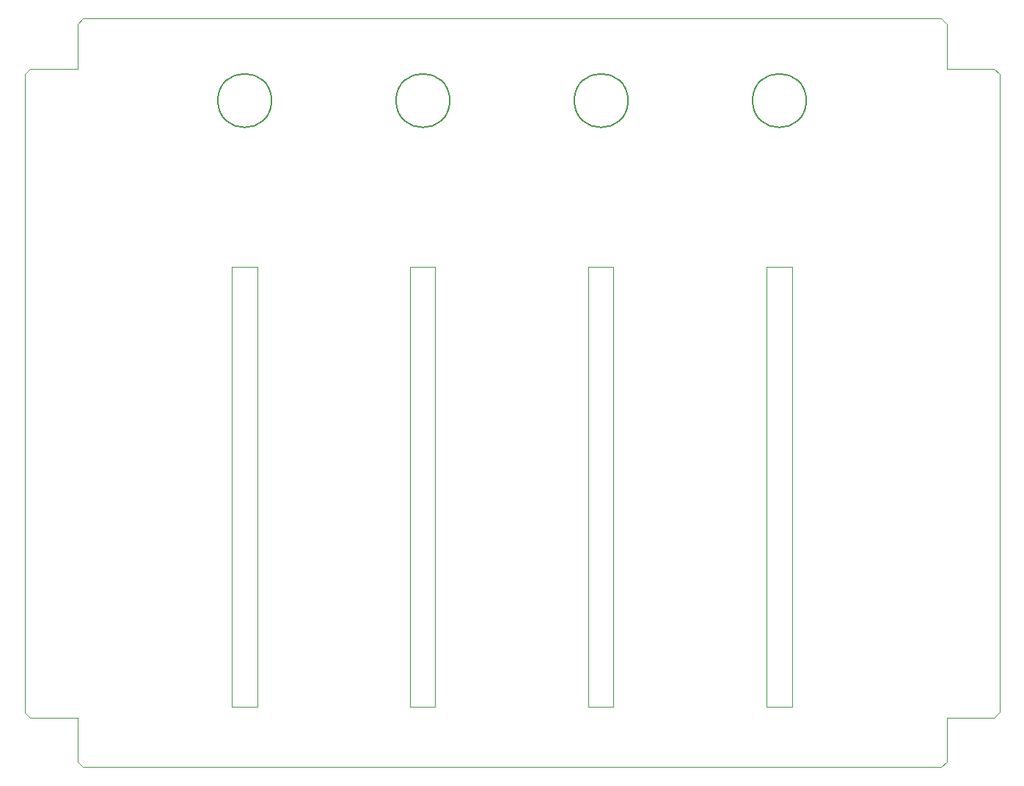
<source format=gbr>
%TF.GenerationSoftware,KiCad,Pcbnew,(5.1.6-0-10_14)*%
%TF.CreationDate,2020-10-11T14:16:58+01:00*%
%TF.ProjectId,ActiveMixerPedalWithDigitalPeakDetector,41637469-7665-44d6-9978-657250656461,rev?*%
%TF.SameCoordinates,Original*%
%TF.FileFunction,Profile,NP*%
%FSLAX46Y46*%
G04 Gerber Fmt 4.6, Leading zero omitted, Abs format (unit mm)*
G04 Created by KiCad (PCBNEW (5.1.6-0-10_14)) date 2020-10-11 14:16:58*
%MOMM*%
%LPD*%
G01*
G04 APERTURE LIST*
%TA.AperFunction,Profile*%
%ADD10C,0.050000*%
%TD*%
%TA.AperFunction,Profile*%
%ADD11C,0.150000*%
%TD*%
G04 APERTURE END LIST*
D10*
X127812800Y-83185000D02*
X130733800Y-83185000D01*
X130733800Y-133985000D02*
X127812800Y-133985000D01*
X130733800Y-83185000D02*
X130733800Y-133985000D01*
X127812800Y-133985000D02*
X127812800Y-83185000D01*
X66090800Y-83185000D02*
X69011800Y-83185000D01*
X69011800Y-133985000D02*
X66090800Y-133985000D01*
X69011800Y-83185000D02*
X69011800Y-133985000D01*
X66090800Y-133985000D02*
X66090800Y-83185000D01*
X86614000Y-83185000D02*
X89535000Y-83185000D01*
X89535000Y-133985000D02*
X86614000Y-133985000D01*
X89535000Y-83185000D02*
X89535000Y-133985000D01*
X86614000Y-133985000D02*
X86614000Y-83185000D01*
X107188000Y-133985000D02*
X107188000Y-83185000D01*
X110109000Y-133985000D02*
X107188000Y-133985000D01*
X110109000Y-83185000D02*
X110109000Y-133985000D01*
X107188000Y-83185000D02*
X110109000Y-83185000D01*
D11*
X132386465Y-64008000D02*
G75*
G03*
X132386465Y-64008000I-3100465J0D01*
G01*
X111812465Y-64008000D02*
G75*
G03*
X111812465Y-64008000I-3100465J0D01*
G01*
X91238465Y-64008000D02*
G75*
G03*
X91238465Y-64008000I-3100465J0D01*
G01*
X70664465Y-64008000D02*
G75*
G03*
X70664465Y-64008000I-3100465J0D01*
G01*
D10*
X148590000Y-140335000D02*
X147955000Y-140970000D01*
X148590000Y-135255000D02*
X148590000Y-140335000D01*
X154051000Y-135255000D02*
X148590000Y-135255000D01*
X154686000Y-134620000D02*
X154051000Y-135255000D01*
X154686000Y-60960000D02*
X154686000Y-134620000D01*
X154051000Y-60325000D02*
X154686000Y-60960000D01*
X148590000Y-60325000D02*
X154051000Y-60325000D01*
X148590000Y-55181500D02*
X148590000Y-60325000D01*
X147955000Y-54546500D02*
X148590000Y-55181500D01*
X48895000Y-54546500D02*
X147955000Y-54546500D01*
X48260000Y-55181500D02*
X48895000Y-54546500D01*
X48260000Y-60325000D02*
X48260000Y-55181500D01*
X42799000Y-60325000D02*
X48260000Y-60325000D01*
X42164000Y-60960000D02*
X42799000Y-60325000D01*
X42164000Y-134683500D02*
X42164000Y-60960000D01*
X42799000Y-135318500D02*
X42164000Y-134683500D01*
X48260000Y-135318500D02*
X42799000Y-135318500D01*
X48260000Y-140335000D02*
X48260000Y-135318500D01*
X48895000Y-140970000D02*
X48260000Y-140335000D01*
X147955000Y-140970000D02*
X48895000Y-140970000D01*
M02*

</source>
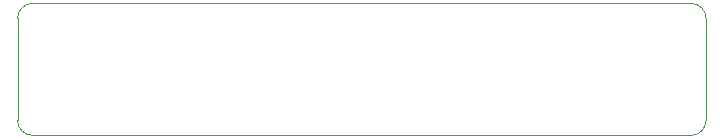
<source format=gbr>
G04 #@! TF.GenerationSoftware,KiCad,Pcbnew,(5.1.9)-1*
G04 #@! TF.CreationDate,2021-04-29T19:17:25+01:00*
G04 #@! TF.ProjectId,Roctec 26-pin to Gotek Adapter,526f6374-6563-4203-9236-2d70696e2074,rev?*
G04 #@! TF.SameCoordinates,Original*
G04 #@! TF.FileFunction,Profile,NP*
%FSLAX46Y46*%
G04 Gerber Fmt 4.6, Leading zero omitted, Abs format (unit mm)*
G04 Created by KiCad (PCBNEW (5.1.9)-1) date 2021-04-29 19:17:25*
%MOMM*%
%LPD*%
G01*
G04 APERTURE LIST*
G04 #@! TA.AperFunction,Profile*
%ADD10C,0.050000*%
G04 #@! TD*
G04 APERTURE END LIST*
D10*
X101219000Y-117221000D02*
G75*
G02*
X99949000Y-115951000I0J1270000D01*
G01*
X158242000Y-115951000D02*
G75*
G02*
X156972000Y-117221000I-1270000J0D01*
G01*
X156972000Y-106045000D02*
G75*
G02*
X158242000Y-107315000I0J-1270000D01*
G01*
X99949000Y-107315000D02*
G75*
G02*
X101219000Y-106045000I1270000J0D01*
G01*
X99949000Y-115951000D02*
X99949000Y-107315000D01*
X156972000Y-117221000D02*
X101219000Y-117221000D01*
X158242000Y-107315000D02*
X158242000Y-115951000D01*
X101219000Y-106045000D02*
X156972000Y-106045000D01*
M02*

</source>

**YOUR INSTRUCTIONS:** Every line above that holds the word "CreationDate" should be copied out.

**RESPONSE TO THE EXERCISE:**
%TF.CreationDate,2020-10-11T14:16:58+01:00*%
G04 #@! TF.CreationDate,2021-04-29T19:17:25+01:00*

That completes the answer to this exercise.